## Problem details
Print out each entry without alteration, and keep the pictures out.

## Data to examine
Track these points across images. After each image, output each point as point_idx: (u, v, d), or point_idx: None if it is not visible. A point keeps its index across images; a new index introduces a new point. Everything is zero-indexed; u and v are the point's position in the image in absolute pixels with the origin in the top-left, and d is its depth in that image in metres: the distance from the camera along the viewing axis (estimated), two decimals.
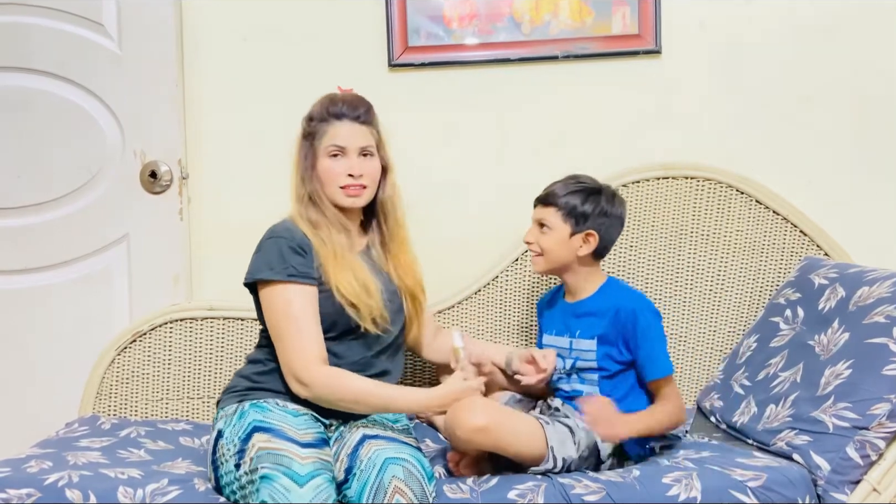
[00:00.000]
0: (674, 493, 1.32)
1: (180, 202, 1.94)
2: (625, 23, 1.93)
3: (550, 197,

## Task output
Track these points across images. After each image, output each point as point_idx: (u, v, d), or point_idx: None if it is not visible. A point keeps its index across images; a new index introduces a new point. Everything is zero-indexed; u and v are the point's position in the image in absolute pixels with the origin in the top-left, and d is its depth in that image in metres: the distance from the camera along the viewing axis (estimated), two decimals.
[00:00.000]
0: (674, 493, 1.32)
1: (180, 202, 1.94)
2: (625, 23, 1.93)
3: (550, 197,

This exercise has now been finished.